● Task prompt
Can you reproduce the part of the listing that opens with the line containing "ПОСЛЕДНИЕ НОВОСТИ" and runs through the end of the listing, both ends included, with every line unchanged? Leave the picture lines out of your answer.

== Material shown ==

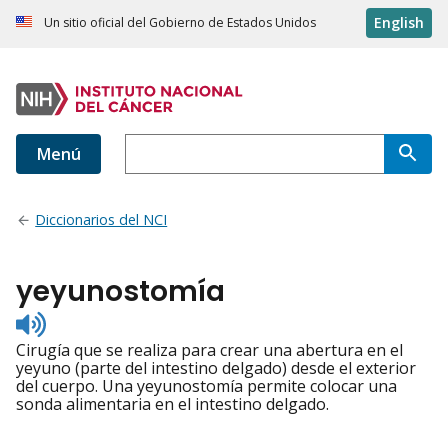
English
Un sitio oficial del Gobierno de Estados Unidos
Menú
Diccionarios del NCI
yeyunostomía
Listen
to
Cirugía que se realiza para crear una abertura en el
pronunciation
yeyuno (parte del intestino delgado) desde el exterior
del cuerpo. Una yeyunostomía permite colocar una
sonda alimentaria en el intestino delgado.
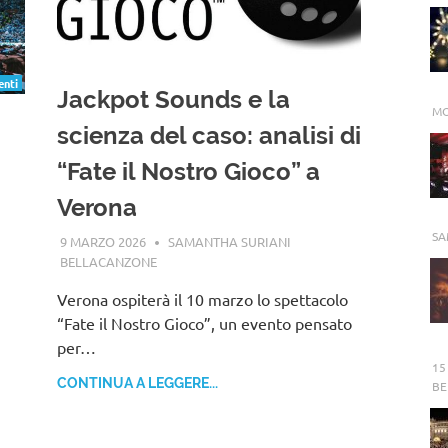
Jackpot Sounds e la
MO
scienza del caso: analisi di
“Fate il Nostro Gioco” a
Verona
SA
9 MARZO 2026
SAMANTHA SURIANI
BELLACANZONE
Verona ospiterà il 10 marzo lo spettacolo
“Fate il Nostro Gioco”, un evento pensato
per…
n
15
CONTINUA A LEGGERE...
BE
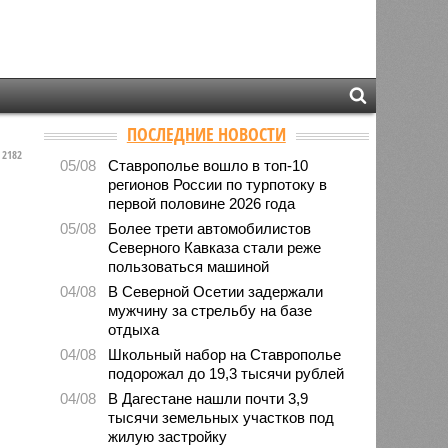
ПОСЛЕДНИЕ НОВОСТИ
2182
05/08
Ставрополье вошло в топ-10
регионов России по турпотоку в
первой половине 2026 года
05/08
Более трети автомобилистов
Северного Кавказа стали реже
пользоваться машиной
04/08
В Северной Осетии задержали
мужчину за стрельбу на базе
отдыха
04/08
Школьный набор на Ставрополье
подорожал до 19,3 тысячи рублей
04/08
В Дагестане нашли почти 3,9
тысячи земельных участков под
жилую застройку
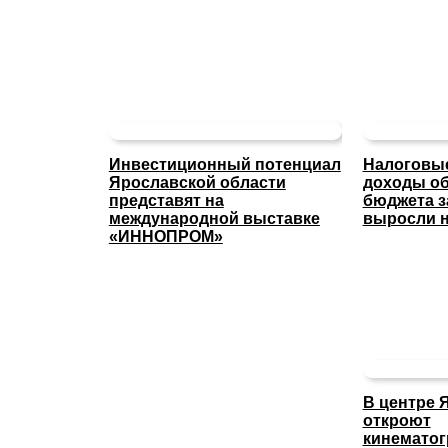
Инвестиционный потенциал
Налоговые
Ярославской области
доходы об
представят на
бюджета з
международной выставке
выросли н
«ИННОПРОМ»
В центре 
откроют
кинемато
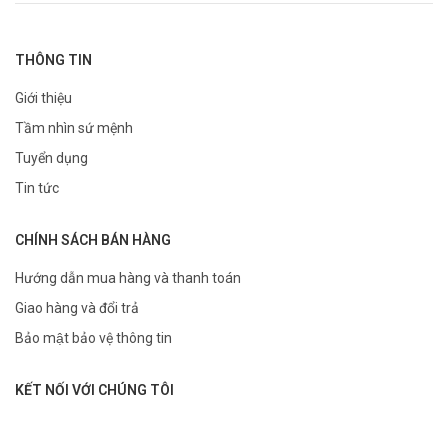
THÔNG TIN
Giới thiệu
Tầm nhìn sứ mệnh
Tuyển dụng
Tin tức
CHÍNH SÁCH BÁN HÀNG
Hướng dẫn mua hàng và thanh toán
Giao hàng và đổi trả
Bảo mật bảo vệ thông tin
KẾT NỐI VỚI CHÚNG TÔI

===

● Task result
ПОСЛЕДНИЕ НОВОСТИ
2182
05/08
Ставрополье вошло в топ-10
регионов России по турпотоку в
первой половине 2026 года
05/08
Более трети автомобилистов
Северного Кавказа стали реже
пользоваться машиной
04/08
В Северной Осетии задержали
мужчину за стрельбу на базе
отдыха
04/08
Школьный набор на Ставрополье
подорожал до 19,3 тысячи рублей
04/08
В Дагестане нашли почти 3,9
тысячи земельных участков под
жилую застройку
Инвестиционный потенциал
Налоговые
Ярославской области
доходы об
представят на
бюджета з
международной выставке
выросли н
«ИННОПРОМ»
В центре 
откроют
кинемато
THÔNG TIN
Giới thiệu
Tầm nhìn sứ mệnh
Tuyển dụng
Tin tức
CHÍNH SÁCH BÁN HÀNG
Hướng dẫn mua hàng và thanh toán
Giao hàng và đổi trả
Bảo mật bảo vệ thông tin
KẾT NỐI VỚI CHÚNG TÔI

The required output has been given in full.